Another limitation is that we only included single DoF contractions. Although we acknowledge the importance of simultaneous control of multiple DoFs, the present study on single DoFs is a necessary first step for future developments of multi-DoF control based on motor unit activity. Similarly, we have only conducted tests on the tasks that the estimators were familiar with, while additional investigation on handling spurious activity originating from untrained DoFs will be done in future work. Finally, the inclusion of a subject with limb deficiency showed the feasibility of motor unit recordings and regression in the target population of prosthesis users, but these data are not sufficient to demonstrate general clinical applicability or to make more general claims about the observed performance.
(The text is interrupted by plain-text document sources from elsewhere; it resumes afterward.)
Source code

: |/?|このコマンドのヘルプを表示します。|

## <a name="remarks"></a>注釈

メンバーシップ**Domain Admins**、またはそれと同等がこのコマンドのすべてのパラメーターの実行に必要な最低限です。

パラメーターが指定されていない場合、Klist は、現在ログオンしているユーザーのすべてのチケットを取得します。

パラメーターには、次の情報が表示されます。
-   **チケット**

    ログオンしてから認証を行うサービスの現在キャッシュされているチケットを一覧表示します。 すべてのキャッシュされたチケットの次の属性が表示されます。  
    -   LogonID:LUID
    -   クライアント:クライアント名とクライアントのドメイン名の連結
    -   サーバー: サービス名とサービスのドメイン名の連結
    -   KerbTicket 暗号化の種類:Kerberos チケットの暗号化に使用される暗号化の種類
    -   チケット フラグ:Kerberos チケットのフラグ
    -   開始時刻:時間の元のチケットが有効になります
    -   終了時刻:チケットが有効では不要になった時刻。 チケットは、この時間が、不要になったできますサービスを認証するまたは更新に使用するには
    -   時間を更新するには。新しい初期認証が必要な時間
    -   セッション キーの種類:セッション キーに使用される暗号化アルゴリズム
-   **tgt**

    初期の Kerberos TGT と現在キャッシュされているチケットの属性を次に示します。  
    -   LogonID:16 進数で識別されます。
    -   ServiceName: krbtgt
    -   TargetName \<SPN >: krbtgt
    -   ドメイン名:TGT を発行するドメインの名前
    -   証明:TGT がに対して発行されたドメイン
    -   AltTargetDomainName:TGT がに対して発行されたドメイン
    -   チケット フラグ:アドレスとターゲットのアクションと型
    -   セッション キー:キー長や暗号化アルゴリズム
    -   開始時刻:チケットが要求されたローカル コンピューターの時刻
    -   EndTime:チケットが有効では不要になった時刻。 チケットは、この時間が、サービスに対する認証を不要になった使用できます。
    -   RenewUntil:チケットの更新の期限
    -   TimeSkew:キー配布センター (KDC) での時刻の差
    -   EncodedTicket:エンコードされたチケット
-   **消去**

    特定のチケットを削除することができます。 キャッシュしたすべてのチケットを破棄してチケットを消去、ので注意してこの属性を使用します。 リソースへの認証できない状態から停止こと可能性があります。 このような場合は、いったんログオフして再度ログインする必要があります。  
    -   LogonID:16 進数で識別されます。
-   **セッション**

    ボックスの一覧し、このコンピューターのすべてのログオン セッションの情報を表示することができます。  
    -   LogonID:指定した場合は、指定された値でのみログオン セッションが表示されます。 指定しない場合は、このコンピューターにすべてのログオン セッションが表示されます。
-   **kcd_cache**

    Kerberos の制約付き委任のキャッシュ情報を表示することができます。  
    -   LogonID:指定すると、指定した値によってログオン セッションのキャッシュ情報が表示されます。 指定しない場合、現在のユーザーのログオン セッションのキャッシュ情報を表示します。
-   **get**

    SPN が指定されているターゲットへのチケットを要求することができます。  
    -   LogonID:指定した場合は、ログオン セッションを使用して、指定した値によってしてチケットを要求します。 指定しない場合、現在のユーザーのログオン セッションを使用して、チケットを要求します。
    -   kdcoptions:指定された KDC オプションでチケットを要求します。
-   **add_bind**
Overall, having shown that we are able to precisely regress the recovered neural information we have established a framework for the development of more efficient and ultimately real-world viable control systems.

Conclusions

Decomposed motor unit spike trains outperformed traditional EMG features when used with linear regression in myoelectric control of the wrist, for both able-bodied subjects and an individual with limb deficiency. A novel dimensionality reduction method based on physiological principles of motor unit behavior showed better overall performance than the other investigated features. We also found that the relationship between regression performance using neural information and movement speed is subject-specific. Based on these results we suggest that the use of neural information extracted from EMG decomposition can advance man-machine interfacing for prosthesis control. We also foresee the extension of the proposed neural model to a neuro-musculoskeletal model in which the linear regressor would be extended to a controller that would account for other parameters of the system, such as inertia. Potentially, the more accurate model of motor neuron outputs would in that case be beneficial.